How are you spending this time? Are you creating art “as usual,” or is there a variance to your routine?
I am trying to balance working full time with homeschooling my daughter. I’m working on a children’s book about Trees for Simon and Schuster. I’m still in the preliminary stages, but there will be over 20 original paintings, all created with my usual acrylic on maple panels so I can show off the wood grain. I am also working on a couple private commissions this spring.
What’s been the biggest challenge for you, and how are you handling it?
The biggest challenge has been juggling deadlines with homeschooling my daughter. She is only in the second grade so she’s not exactly independent, though luckily she loves learning and has a great attitude. It helps all of us to be structured, now more than ever. I have timers going off all day, which helps my family sync up our work and make the most of it.
What advice would you give to anyone struggling to create right now?
My main advice is to not force it if it feels stressful, and to practice self compassion. In especially challenging times like these it helps me to see the long view and practice gratitude. Our entire life is a work of art! I try to keep a positive attitude, and see obstacles as an opportunity to try something new and grow. I’m prioritizing my mental and physical health, eating well, sleeping well, exercising daily, and reaching out to family and friends. If like me, you’re also sheltering in place with your family, work with them to find the best time for some distraction free creative time. Communication is key. Your best is good enough!
Do you have any advice for someone looking to optimize their space at home for a good work/play balance?
Try to take an experimental approach and explore new ways everyday to see what works best for you. In some ways, I’m used to ‘sheltering in place’, since for the past 2 decades I’ve always worked out of a home studio. So I’ve already developed my organization muscle by sticking to a set routine, and planning my work time around my family. We set my daughter up at a desk about 10 feet away from me so I can help her navigate her school schedule throughout the day. There is no one way that is going to work for everyone so you just find ways to make it work for you!
Tiffany’s home studio
How can people support the arts community during this time?
An easy way to show your support is to share your favorite artists on Social Media with your community. You can #supportindies by buying books directly from publishers, and support visual artists directly if they have prints, books or originals for sale.

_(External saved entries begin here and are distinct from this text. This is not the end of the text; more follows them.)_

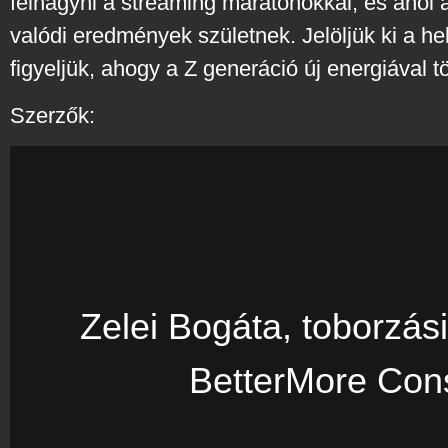
felhagyni a streaming maratonokkal, és ahol 
valódi eredmények születnek. Jelöljük ki a h
figyeljük, ahogy a Z generáció új energiával tölt
Szerzők:
Zelei Bogáta, toborzási
BetterMore Cons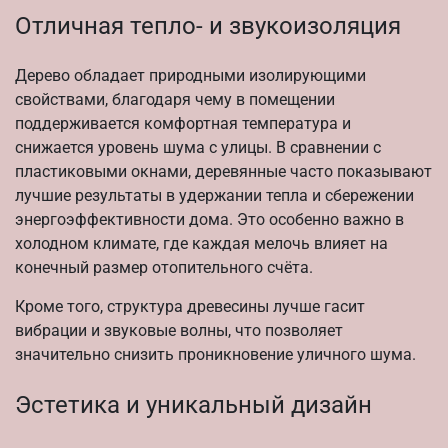
Отличная тепло- и звукоизоляция
Дерево обладает природными изолирующими
свойствами, благодаря чему в помещении
поддерживается комфортная температура и
снижается уровень шума с улицы. В сравнении с
пластиковыми окнами, деревянные часто показывают
лучшие результаты в удержании тепла и сбережении
энергоэффективности дома. Это особенно важно в
холодном климате, где каждая мелочь влияет на
конечный размер отопительного счёта.
Кроме того, структура древесины лучше гасит
вибрации и звуковые волны, что позволяет
значительно снизить проникновение уличного шума.
Эстетика и уникальный дизайн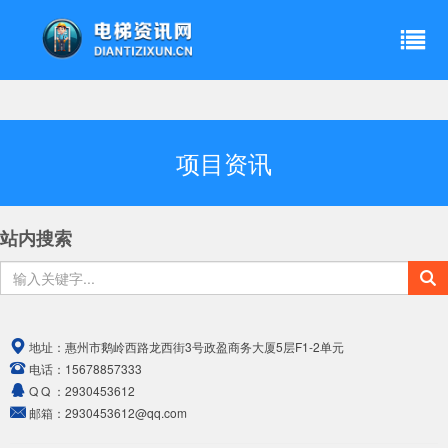
项目资讯
站内搜索
地址：
惠州市鹅岭西路龙西街3号政盈商务大厦5层F1-2单元
电话：
15678857333
Q Q ：
2930453612
邮箱：
2930453612@qq.com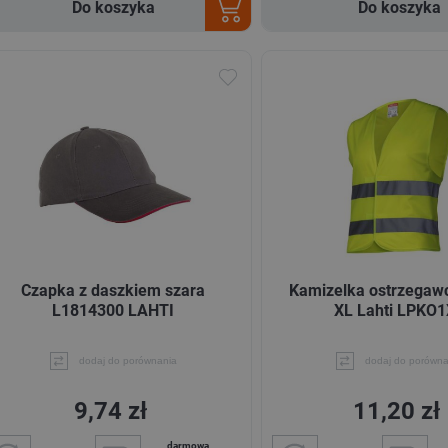
Do koszyka
Do koszyka
Czapka z daszkiem szara
Kamizelka ostrzegawc
L1814300 LAHTI
XL Lahti LPKO
dodaj do porównania
dodaj do porówna
9,74 zł
11,20 zł
darmowa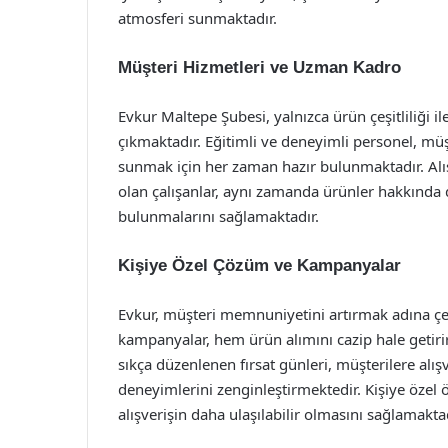
atmosferi sunmaktadır.
Müşteri Hizmetleri ve Uzman Kadro
Evkur Maltepe Şubesi, yalnızca ürün çeşitliliği 
çıkmaktadır. Eğitimli ve deneyimli personel, mü
sunmak için her zaman hazır bulunmaktadır. Alı
olan çalışanlar, aynı zamanda ürünler hakkında det
bulunmalarını sağlamaktadır.
Kişiye Özel Çözüm ve Kampanyalar
Evkur, müşteri memnuniyetini artırmak adına çe
kampanyalar, hem ürün alımını cazip hale getir
sıkça düzenlenen fırsat günleri, müşterilere alı
deneyimlerini zenginleştirmektedir. Kişiye özel
alışverişin daha ulaşılabilir olmasını sağlamaktad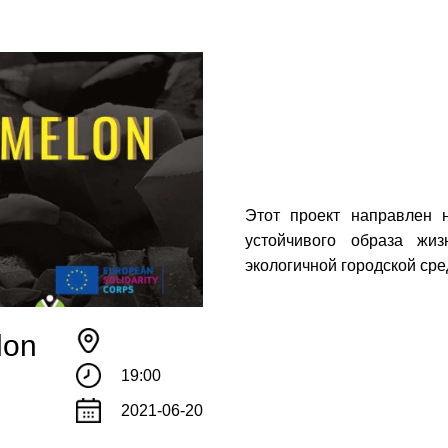
Этот проект направлен 
устойчивого образа жи
!
экологичной городской ср
те с нами связаться, пожалуйста, контактиру
lon
19:00
il:
youthincluded@gmail.com
2021-06-20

What do you hope people take away from all this? Do you think the arts community will look different as we transition back to “normal”?
The art world was already going through a huge shift to an online platform. The pandemic only sped up the transformation away from traditional gallery representation. The good news is that there is more freedom for artists to engage with their audience directly. Artists have access to better tools than ever before, though it does put additional pressure on artists to spend more of their time marketing, and social media can lend itself to shallow derivative work. That said, this is still a great time for artists to tell their story and discover their niche audiences without needing to have the narrow subjective art world to validate their contributions.